High throughput multi-omics data generation coupled with heterogeneous genomic data fusion are defining new ways to build computational inference models. These models are scalable and can support very large genome sizes with the added advantage of exploiting additional biological knowledge from the integration framework. However, the limitation with such an arrangement is the huge computational cost involved when learning from very large datasets in a sequential execution environment. To overcome this issue, we present a multiple kernel learning (MKL) based gene regulatory network (GRN) inference approach wherein multiple heterogeneous datasets are fused using MKL paradigm. We formulate the GRN learning problem as a supervised classification problem, whereby genes regulated by a specific transcription factor are separated from other non-regulated genes. A parallel execution architecture is devised to learn a large scale GRN by decomposing the initial classification problem into a number of subproblems that run as multiple processes on a multi-processor machine. We evaluate the approach in terms of increased speedup and inference potential using genomic data from , and . The results thus obtained demonstrate that the proposed method exhibits better classification accuracy and enhanced speedup compared to other state-of-the-art methods while learning large scale GRNs from multiple and heterogeneous datasets.

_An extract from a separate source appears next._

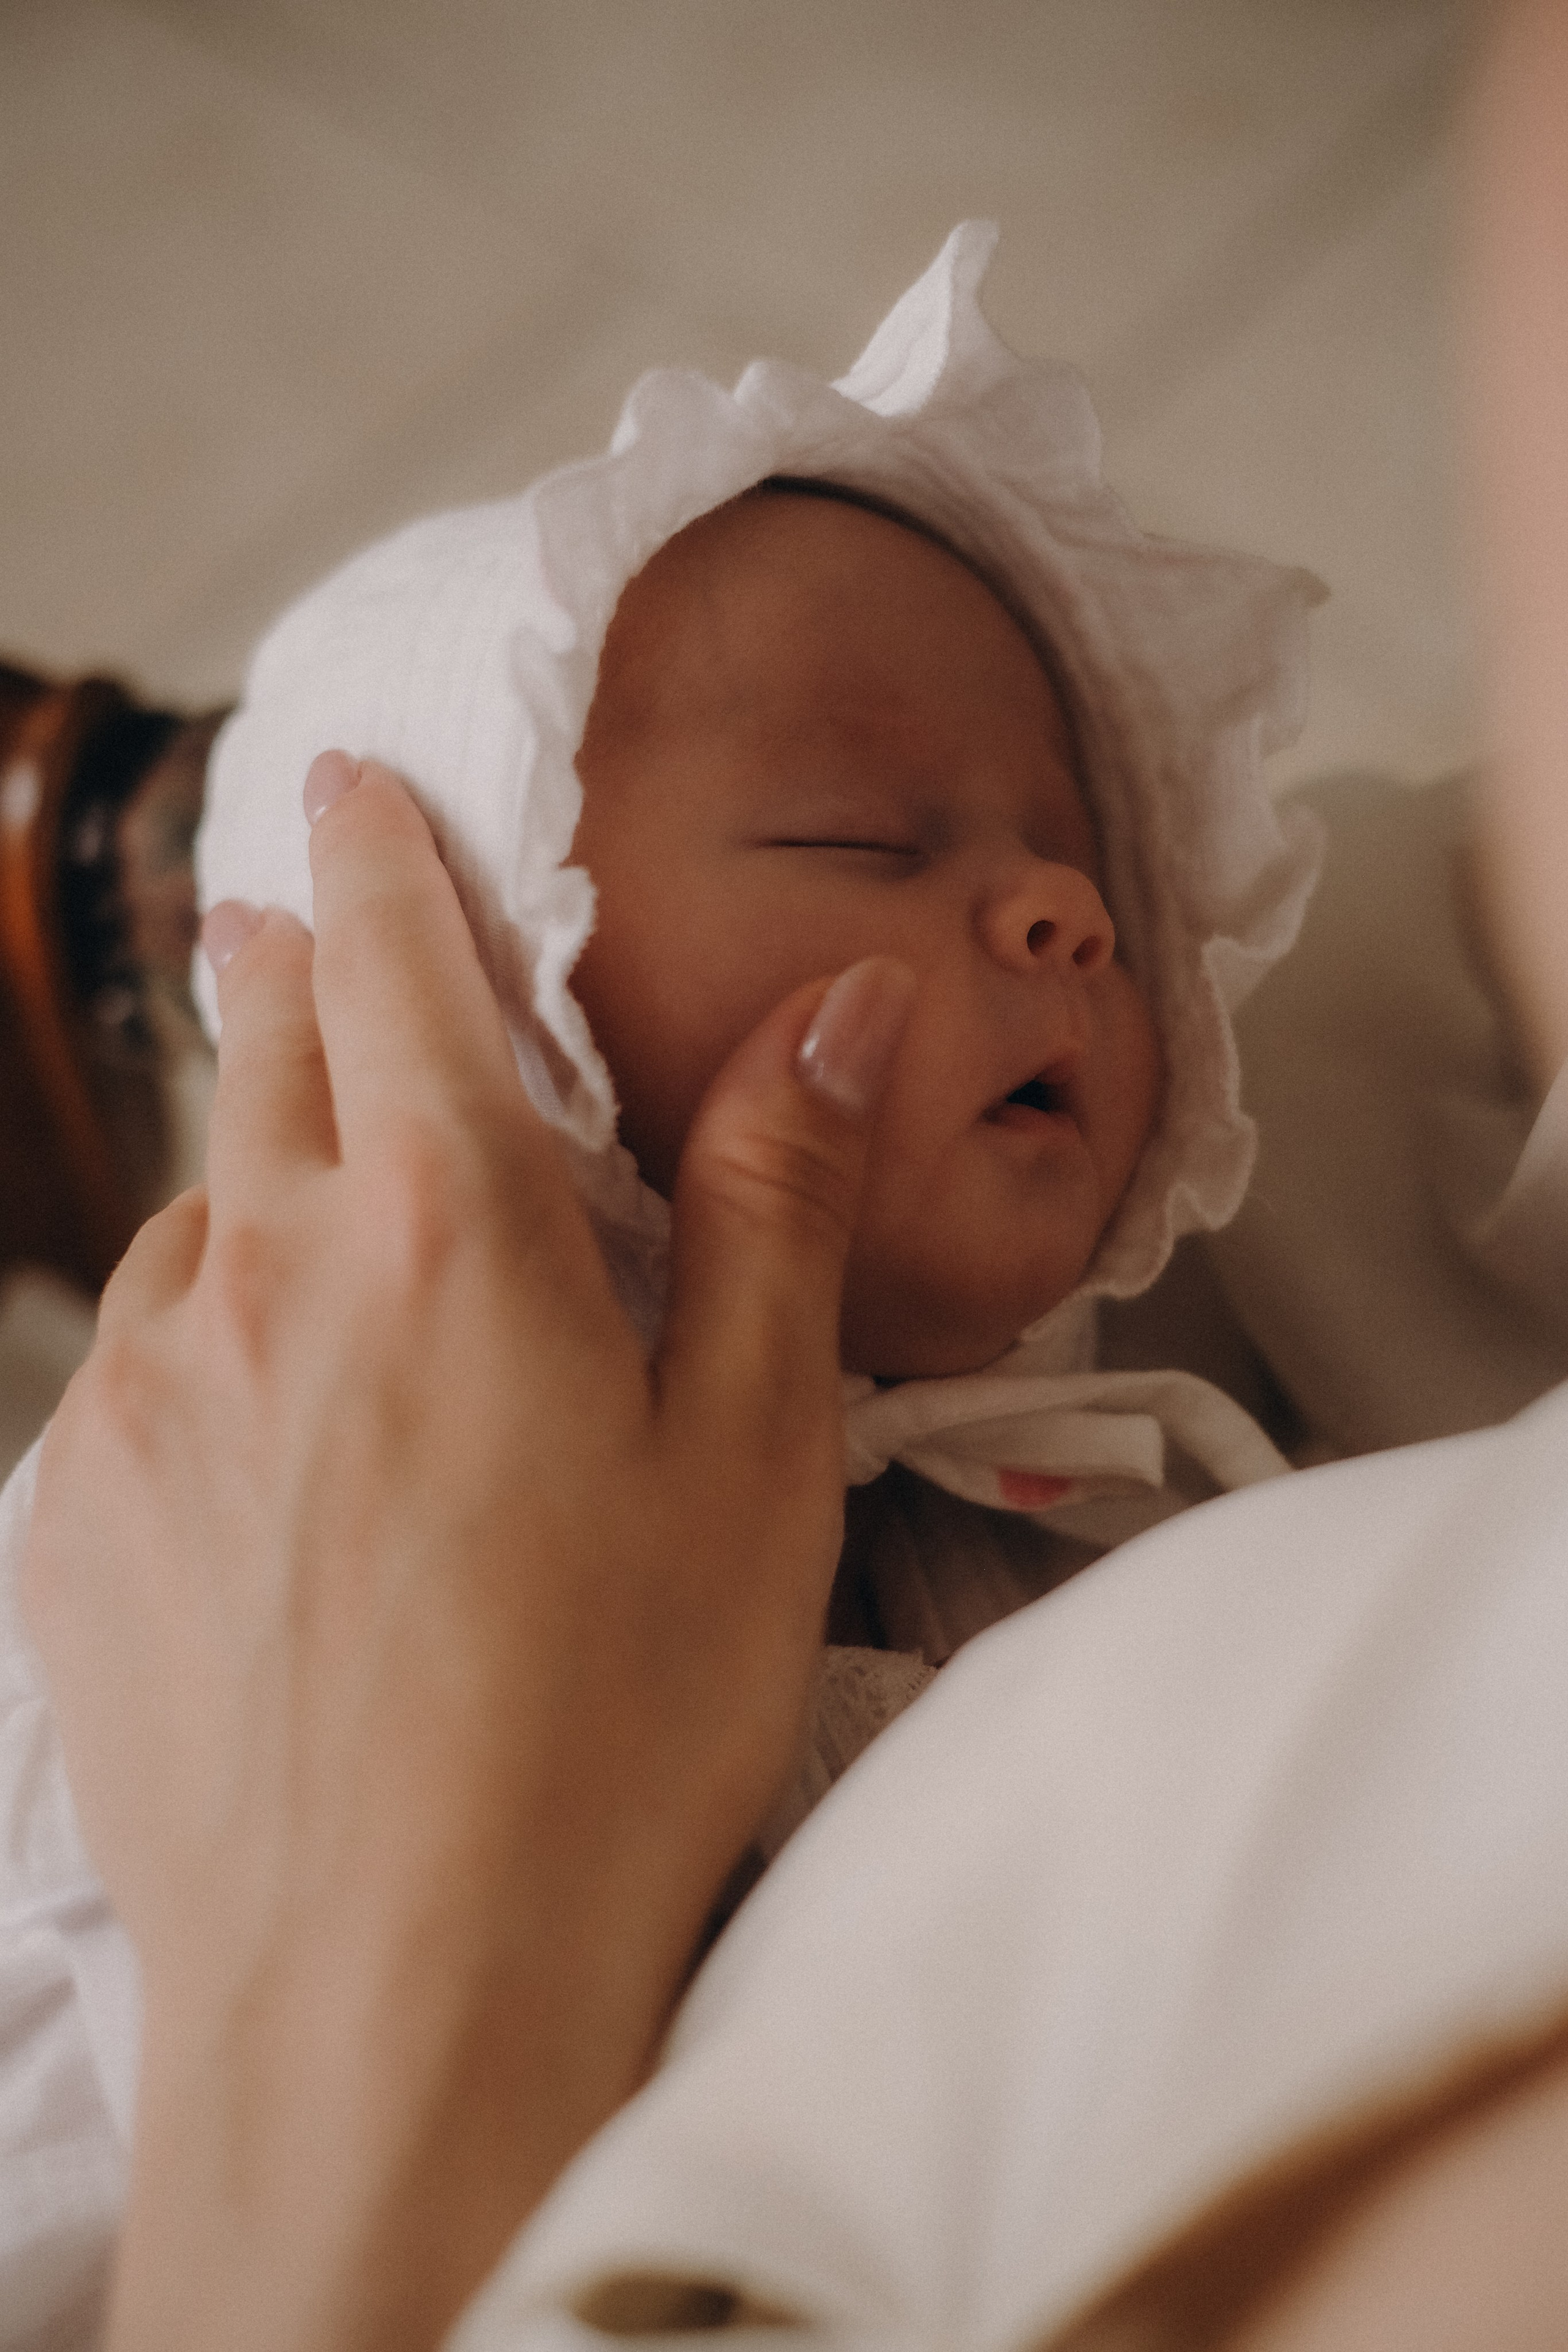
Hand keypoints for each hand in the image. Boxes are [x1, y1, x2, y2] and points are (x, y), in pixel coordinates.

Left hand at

高通量多组学数据生成与异构基因组数据融合相结合,正在定义构建计算推理模型的新方法。这些模型具有可扩展性,能够支持非常大的基因组规模,并且具有从整合框架中利用额外生物学知识的优势。然而,这种安排的局限性在于,在顺序执行环境中从非常大的数据集进行学习时,涉及巨大的计算成本。为了克服这个问题,我们提出了一种基于多核学习(MKL)的基因调控网络(GRN)推理方法,其中使用MKL范式融合多个异构数据集。我们将GRN学习问题表述为一个监督分类问题,即把由特定转录因子调控的基因与其他未调控的基因区分开来。设计了一种并行执行架构,通过将初始分类问题分解为多个子问题,这些子问题在多处理器机器上作为多个进程运行,从而学习大规模GRN。我们使用来自[具体数据集1]、[具体数据集2]和[具体数据集3]的基因组数据,在加速比提升和推理潜力方面评估该方法。由此获得的结果表明,与其他现有方法相比,在从多个异构数据集学习大规模GRN时,所提出的方法具有更好的分类准确率和更高的加速比。